- TRECHO FORNECIDO -
Mestre Eckhart – Feliz o ventre que te trouxe 7


  1. O terceiro ponto deste sermão, é o que disse Nosso Senhor: «João Batista é grande, ele é o maior que alguma vez apareceu entre todos os filhos das mulheres, mas se alguém fosse menor do que João, seria maior do que ele no reino dos céus.»
  2. Pois bem! notem quanto são estranhas e singulares as palavras de Jesus Cristo: ele louvou a grandeza de João, ele diz que ele era o maior daqueles que nasceram alguma vez da mulher, e ele diz no entanto: «Se alguém fosse menor do que João, seria maior do que ele no reino dos céus.»
  3. Como devemos nós compreender isto? Eu vou vos mostrar.
  4. Nosso Senhor não contradiz a sua própria palavra.
  5. Quando ele louvava João de ser o maior, queria dizer que ele era pequeno em verdadeira humildade: tal era a sua grandeza.
  6. Nós podemos constatá-lo porque o próprio Cristo diz: «Aprendam de mim que eu sou manso e humilde de coração.»
  7. Tudo o que em nós é virtudes, é em Deus um ser puro, e a sua própria natureza.
  8. É por isso que Cristo diz: «Aprendam de mim que eu sou manso e humilde de coração.»
  9. Tão humilde que fosse João, havia no entanto uma medida, e para além dessa medida, ele não era mais humilde, nem maior, nem melhor do que aquilo que ele era.
  10. Ora Nosso Senhor diz: «Se alguém fosse menor do que João, seria maior do que ele no reino dos céus.»
  11. É como se ele quisesse dizer: «Se alguém quisesse ultrapassar a humildade, nem que fosse da espessura de um cabelo, ou do que quer que seja, e fosse por isso mais humilde do que João, seria eternamente maior no reino dos céus.»

(Trechos de dados)
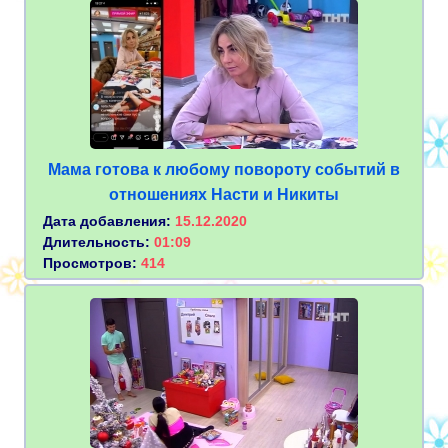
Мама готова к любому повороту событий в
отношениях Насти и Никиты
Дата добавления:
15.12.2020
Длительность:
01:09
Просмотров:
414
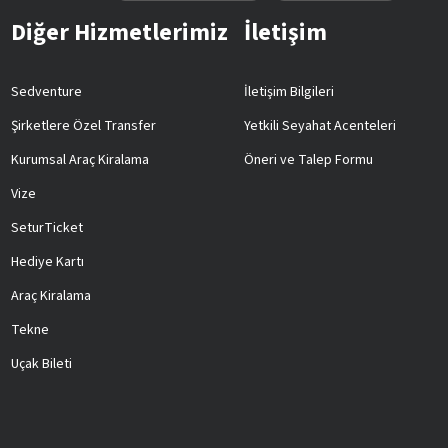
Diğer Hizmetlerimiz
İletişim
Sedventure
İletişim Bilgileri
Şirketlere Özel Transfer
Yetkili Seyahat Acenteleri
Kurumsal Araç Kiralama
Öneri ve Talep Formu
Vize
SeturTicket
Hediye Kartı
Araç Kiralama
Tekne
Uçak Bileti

---

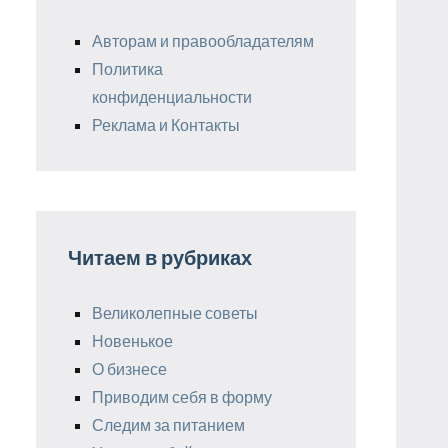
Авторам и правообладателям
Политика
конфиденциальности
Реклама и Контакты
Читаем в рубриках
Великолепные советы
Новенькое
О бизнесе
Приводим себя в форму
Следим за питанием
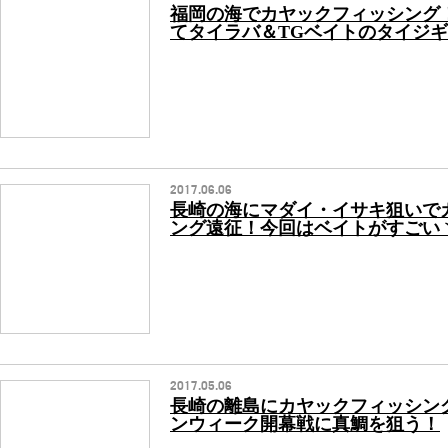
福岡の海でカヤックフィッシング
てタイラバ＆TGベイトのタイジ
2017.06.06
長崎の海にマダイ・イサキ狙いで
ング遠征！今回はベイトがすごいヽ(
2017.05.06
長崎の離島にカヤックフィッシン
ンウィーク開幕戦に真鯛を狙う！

- TAREFAS -
A – No trecho do sermão, quem Nosso Senhor chama de o maior entre todos os filhos das mulheres?
B – Copie dos registros tudo o que vai da linha com "Diğer Hizmetlerimiz" até a linha com "Uçak Bileti", incluindo essas duas.
Os registros não têm nenhuma relação com o trecho.

- RESPOSTAS -
A – João Batista.

B –
Diğer Hizmetlerimiz
İletişim
Sedventure
İletişim Bilgileri
Şirketlere Özel Transfer
Yetkili Seyahat Acenteleri
Kurumsal Araç Kiralama
Öneri ve Talep Formu
Vize
SeturTicket
Hediye Kartı
Araç Kiralama
Tekne
Uçak Bileti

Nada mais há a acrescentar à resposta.